Em parceria com a Natura há mais de 25 anos, os cooperados recebem pelo carbono que deixa de ser emitido graças à preservação da floresta. A iniciativa já evitou o desmatamento de cerca de 1,5 mil hectares e a emissão de aproximadamente 392 mil toneladas de CO₂ equivalente.
Os benefícios vão além da preservação ambiental. Estudo do Cebrap aponta que os participantes do projeto têm renda média 37% maior que produtores fora da iniciativa. O levantamento também mostra maior acesso ao ensino superior, capacidade de poupança e melhoria na qualidade de vida das famílias.

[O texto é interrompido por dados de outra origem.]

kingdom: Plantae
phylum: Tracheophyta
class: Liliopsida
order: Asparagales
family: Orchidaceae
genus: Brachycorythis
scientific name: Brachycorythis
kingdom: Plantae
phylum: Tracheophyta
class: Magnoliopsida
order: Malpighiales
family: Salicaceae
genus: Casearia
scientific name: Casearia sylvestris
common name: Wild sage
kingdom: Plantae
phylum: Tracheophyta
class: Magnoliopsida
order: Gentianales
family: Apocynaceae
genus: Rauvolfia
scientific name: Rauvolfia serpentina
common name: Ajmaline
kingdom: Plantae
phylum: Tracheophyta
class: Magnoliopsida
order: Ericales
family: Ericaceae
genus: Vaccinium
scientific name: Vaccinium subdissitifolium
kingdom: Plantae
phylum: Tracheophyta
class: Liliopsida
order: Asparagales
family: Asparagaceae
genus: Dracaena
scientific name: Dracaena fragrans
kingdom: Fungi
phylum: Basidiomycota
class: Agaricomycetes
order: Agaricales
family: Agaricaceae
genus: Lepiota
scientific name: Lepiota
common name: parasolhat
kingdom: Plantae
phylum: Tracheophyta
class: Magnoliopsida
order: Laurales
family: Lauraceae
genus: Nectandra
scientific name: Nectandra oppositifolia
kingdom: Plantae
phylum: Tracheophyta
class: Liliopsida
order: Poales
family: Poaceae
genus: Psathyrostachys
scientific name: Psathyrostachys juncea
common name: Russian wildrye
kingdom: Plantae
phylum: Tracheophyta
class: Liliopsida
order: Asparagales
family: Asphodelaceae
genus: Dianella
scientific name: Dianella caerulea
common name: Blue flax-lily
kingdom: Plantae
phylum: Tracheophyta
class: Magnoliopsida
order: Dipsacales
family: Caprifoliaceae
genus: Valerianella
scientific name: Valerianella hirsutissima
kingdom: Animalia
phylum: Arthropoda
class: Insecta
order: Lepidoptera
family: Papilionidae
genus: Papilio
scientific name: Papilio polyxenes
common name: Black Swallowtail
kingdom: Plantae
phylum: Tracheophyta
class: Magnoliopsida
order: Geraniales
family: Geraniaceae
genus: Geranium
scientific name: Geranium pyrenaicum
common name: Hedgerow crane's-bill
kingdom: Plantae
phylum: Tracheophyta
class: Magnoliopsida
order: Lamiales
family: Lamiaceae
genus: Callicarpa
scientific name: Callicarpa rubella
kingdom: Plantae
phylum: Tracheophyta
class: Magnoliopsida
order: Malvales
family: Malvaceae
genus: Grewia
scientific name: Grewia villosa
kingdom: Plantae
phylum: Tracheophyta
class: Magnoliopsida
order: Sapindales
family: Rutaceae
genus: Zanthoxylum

O modelo fortalece a permanência no campo, incentiva o cumprimento da legislação ambiental e prepara a sucessão familiar dentro da cooperativa. Em um estado que reduziu o desmatamento em 86,2% entre 2021 e 2025, a experiência da RECA reforça que conservar a floresta pode gerar mais desenvolvimento, renda e oportunidades do que o desmatamento.